There is a reason behind this young child’s wish: his family was killed right before his eyes. What the boy wants is not necessarily revenge, but simply survival—and the best way to ensure this is with a weapon in his hand.

Lucie Bindu (28) is all too familiar with scenarios such as this from her time as a journalist in the Democratic Republic of Congo. Today she lives in Oslo, Norway, where she is not only active in her home congregation, but also still committed—even from afar—to the cause of these victims of war and violence in her homeland.

Kidnapped, enslaved, raped

It began in the mid-1990s in the civil wars that surrounded the overthrow of the dictator Mobutu, and it has been recurring in the Eastern Congo conflict since the beginning of the past decade, explains Lucie Bindu: warlords are “recruiting” child soldiers.

These are children who either lost sight of their parents or who watched them die when their home villages were attacked, or often also children who were simply torn from their homes and kidnapped during such attacks.

These children are kept as house slaves. The girls are repeatedly raped, and the young boys are forced to take up a weapon at some point, “even if it is only a machete,” says the journalist.

Why children in particular? “They are easier to influence and intimidate,” explains the 28-year-old. Beyond that, they are—and here the cynicism of war becomes evident—cheaper for the militia leaders to maintain.

The red hand as a stop sign

UNICEF, the United Nations Children’s Fund, reports that there are also significant numbers of child soldiers in South Sudan, the Central African Republic, Somalia, Syria, and Yemen. According to estimates, there are some 250,000 child soldiers currently bearing arms around the world.

The UN Special Envoy Olara Ottuno estimates that approximately two million children were killed between 1990 and 2000 alone. According to the same estimates, some six million children were crippled, and ten million children suffered significant psychological trauma.
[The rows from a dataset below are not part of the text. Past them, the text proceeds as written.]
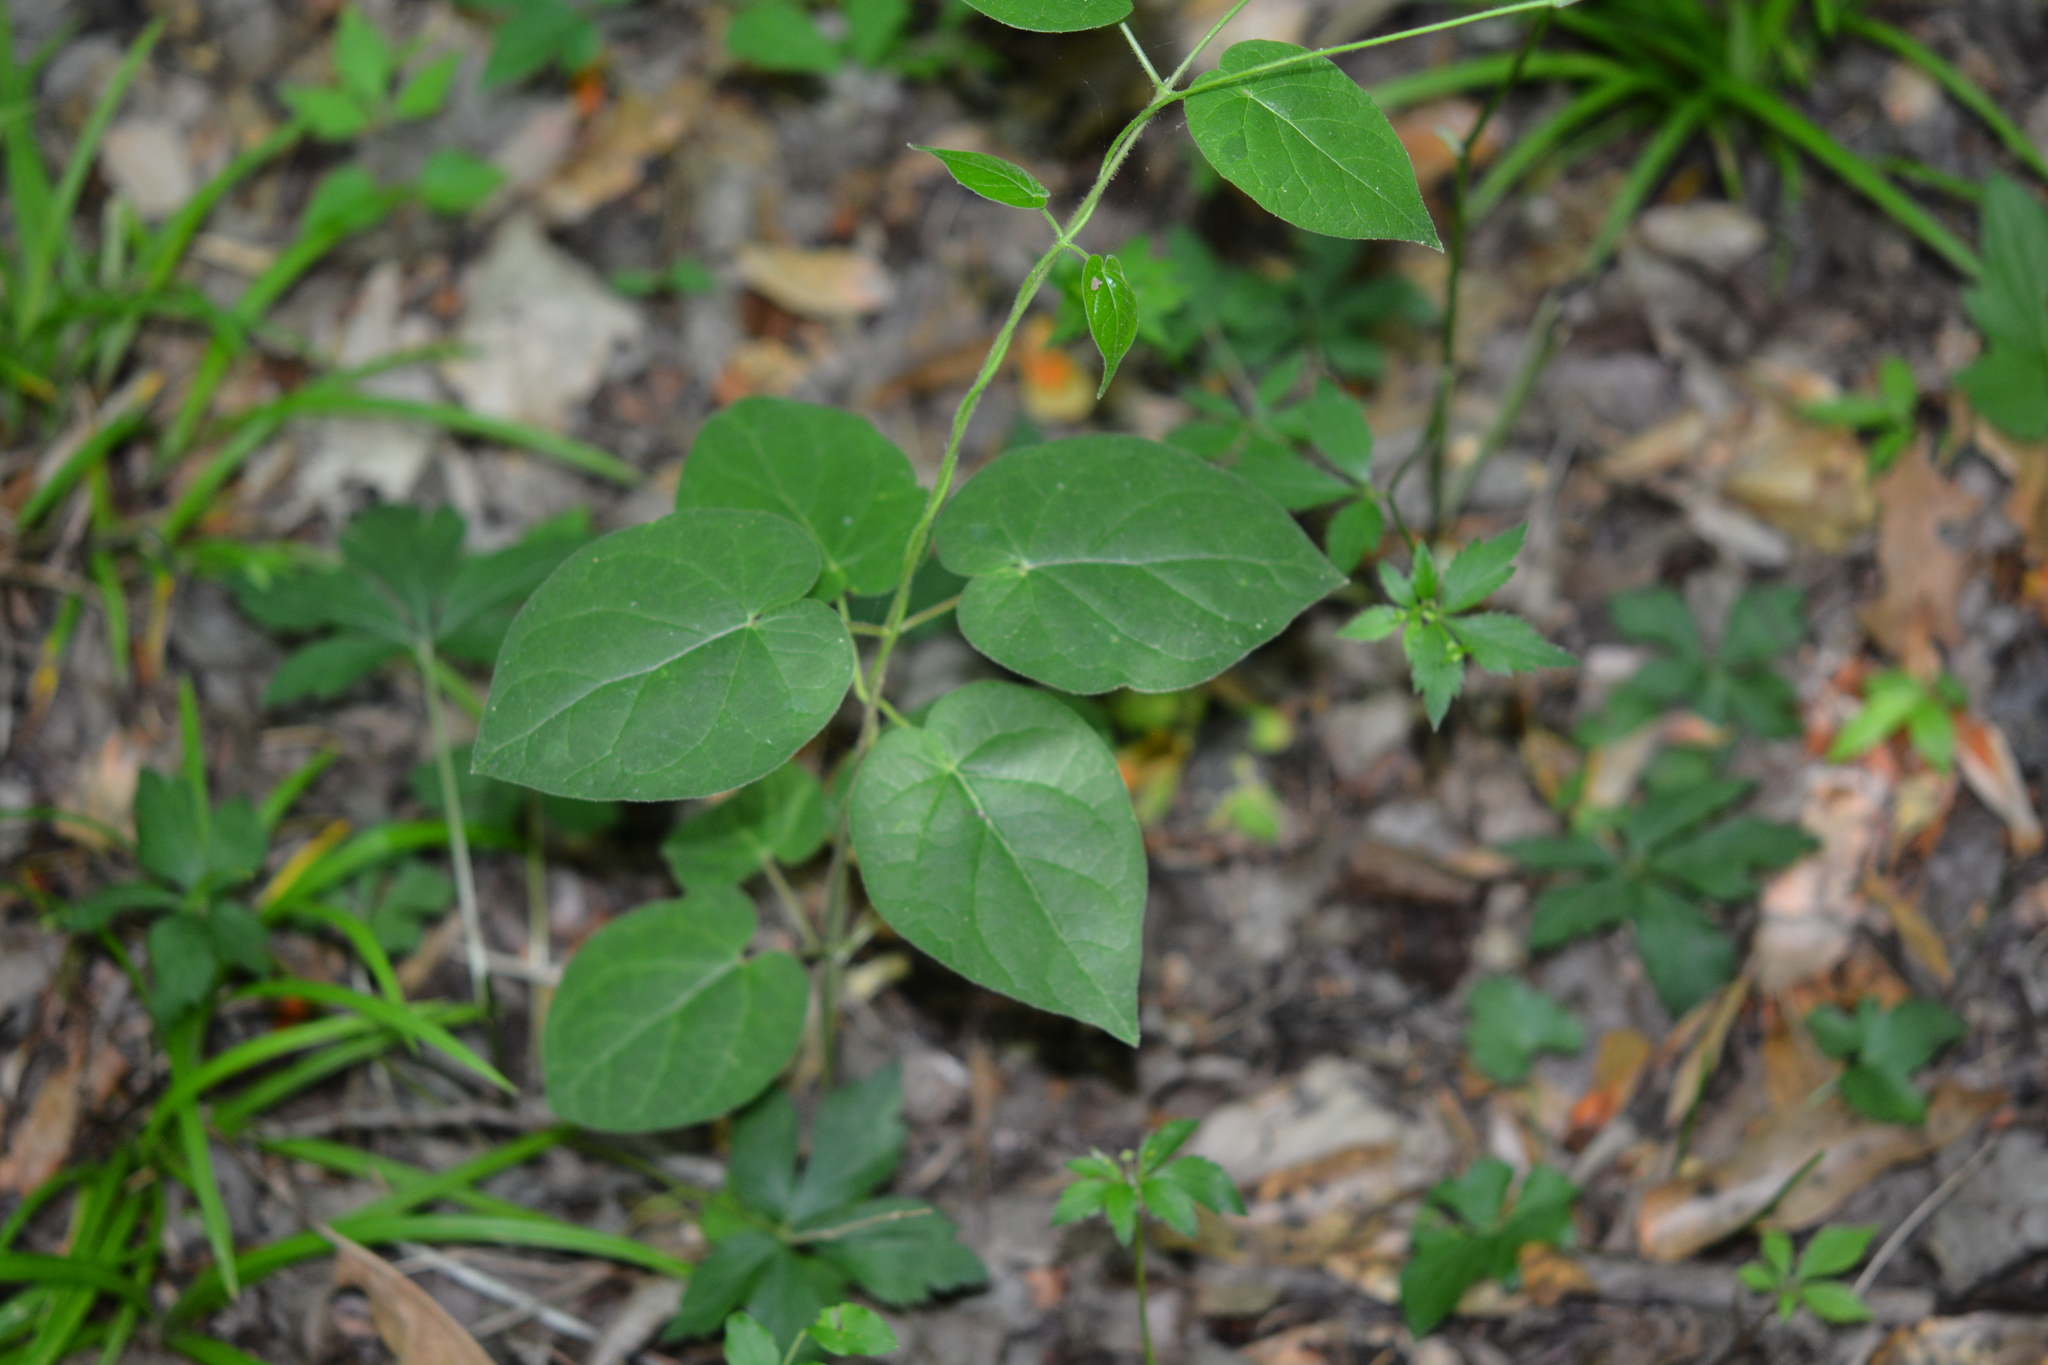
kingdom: Plantae
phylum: Tracheophyta
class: Magnoliopsida
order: Gentianales
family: Apocynaceae
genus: Gonolobus
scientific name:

On 12 February, the “International Day Against the Use of Child Soldiers” commemorates the fates of these children. It was on this day in 2002 that the Optional Protocol to the Convention on the Rights of the Child—which makes the recruitment of children under fifteen years of age a war crime—entered into effect. The nickname "Red Hand Day" stems from protest campaigns in which red handprints served as a stop signal.

The long and difficult way home

The agreement has sparked debates and legislative changes around the world. And an ever increasing number of aid programmes now aim to liberate child soldiers and help them rebuild a normal life. However, it is a long and brutal path for those affected.

“Even when such child soldiers manage to escape or make an exit, they are seldom welcomed back into their home villages,” reports Lucie Bindu, “because these are the ones who have murdered.” And even if they manage to find a place in an aid programme, many children do not succeed in their attempts at withdrawal from the drugs the warlords used to make them compliant.

Yet there are also other hopeful cases, says the journalist. For example, she relates the following story of a 16-year-old: “He has survived two wars. And he is tired of seeing his friends die.” With the support of aid organisations, he has built a new life for himself by selling prepaid cards for cell phones at a small kiosk. “He is so happy to be part of society again and to be able to contribute something to it.”

The 28-year-old is not aware of any such stories involving children from New Apostolic families, but that does not mean anything. “Don’t think. Don’t feel. Just carry on”—for those affected, this is often the only possible survival technique. And here the Christian demands to love one’s neighbour—not to mention one’s enemy—take on a whole new dimension. “This is a completely different world.”